In the post about WILDing, how long did it take the writer to enter SP while lying on the couch with back pain and a headache?

PROVIDED PASSAGE:
• • • • • • •

I've also lied down on the couch with horrible back pain and a headache, with no intention of sleeping or WILD.  I entered SP in five minutes and had an extremely short but vivid WILD.

The trick is not only consciously wanting to LD and WILD, but making the subconscious want it as well. Problem: the subconscious doesn't speak the same language as the conscious.  Desperately wanting to LD for whatever reason doesn't translate into _anything_ for the subconscious.  That is of course unless you're a natural LDer, where the subconscious has learned to interpret that when the conscious has WILD/LD-specific thoughts and the body lays motionless in the mornings, it's time to dream!

---

For all of those out there that worry that they somehow don't have the skill or the body or the chemistry to LD and WILD, and despair:  Just forget it.  If you can sleep, even a little, you can do it.  If you're serious about WILDing, take on oath right now to attempt it every single day.  Make room for it.  Have the mindset of:   "I'm going to stay conscious and aware while I lay here, and one of these days my body will enter a dream while I do so!"  It might be this day, it might be the next...  It's GOING to happen.  I need to _catch_ it.

• • • • • • •

DATASET RECORDS:
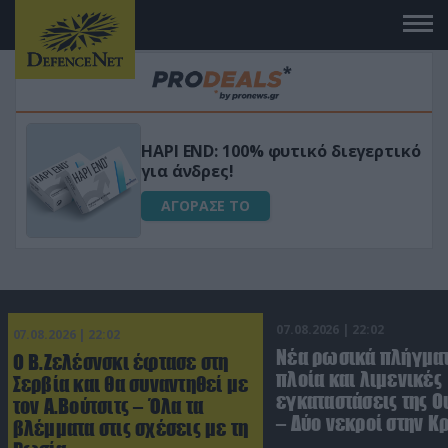
Μεταμόρφωσε τον κήπο σου με το
ικό
Ultra Box Μίνι Αλυσοπρίονο με
μπαταρία λιθίου
ΑΓΟΡΑΣΕ ΤΟ
07.08.2026 | 22:02
07.08.2026 | 22:02
Νέα ρωσικά πλήγματ
Ο Β.Ζελέσνσκι έφτασε στη
πλοία και λιμενικές
Σερβία και θα συναντηθεί με
εγκαταστάσεις της Ο
τον Α.Βούτσιτς – Όλα τα
– Δύο νεκροί στην Κ
βλέμματα στις σχέσεις με τη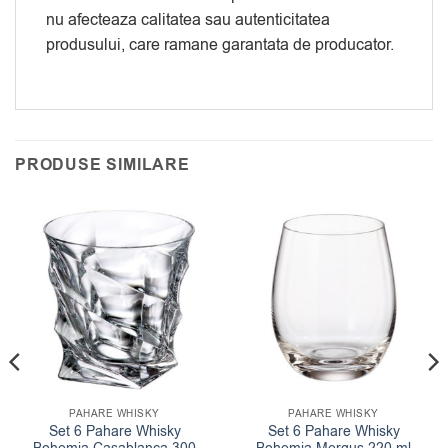
nu afecteaza calitatea sau autenticitatea
produsului, care ramane garantata de producator.
PRODUSE SIMILARE
PAHARE WHISKY
PAHARE WHISKY
Set 6 Pahare Whisky
Set 6 Pahare Whisky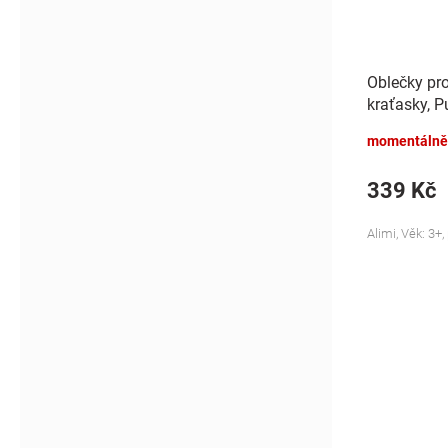
Oblečky pro
kraťasky, Pu
ecru/zelen
momentálně
339 Kč
Alimi, Věk: 3+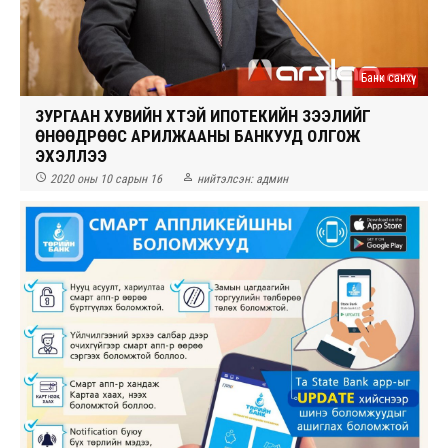
Банк санхүү
ЗУРГААН ХУВИЙН ХҮҮТЭЙ ИПОТЕКИЙН ЗЭЭЛИЙГ
ӨНӨӨДРӨӨС АРИЛЖААНЫ БАНКУУД ОЛГОЖ
ЭХЭЛЛЭЭ


2020 оны 10 сарын 16
нийтэлсэн:
админ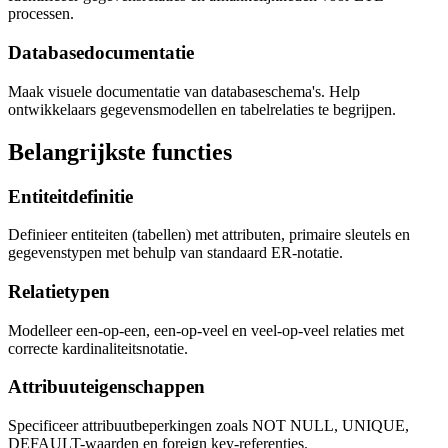
processen.
Databasedocumentatie
Maak visuele documentatie van databaseschema's. Help
ontwikkelaars gegevensmodellen en tabelrelaties te begrijpen.
Belangrijkste functies
Entiteitdefinitie
Definieer entiteiten (tabellen) met attributen, primaire sleutels en
gegevenstypen met behulp van standaard ER-notatie.
Relatietypen
Modelleer een-op-een, een-op-veel en veel-op-veel relaties met
correcte kardinaliteitsnotatie.
Attribuuteigenschappen
Specificeer attribuutbeperkingen zoals NOT NULL, UNIQUE,
DEFAULT-waarden en foreign key-referenties.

• • • • • • •

OUTPUT OF THE EXERCISE: Five minutes.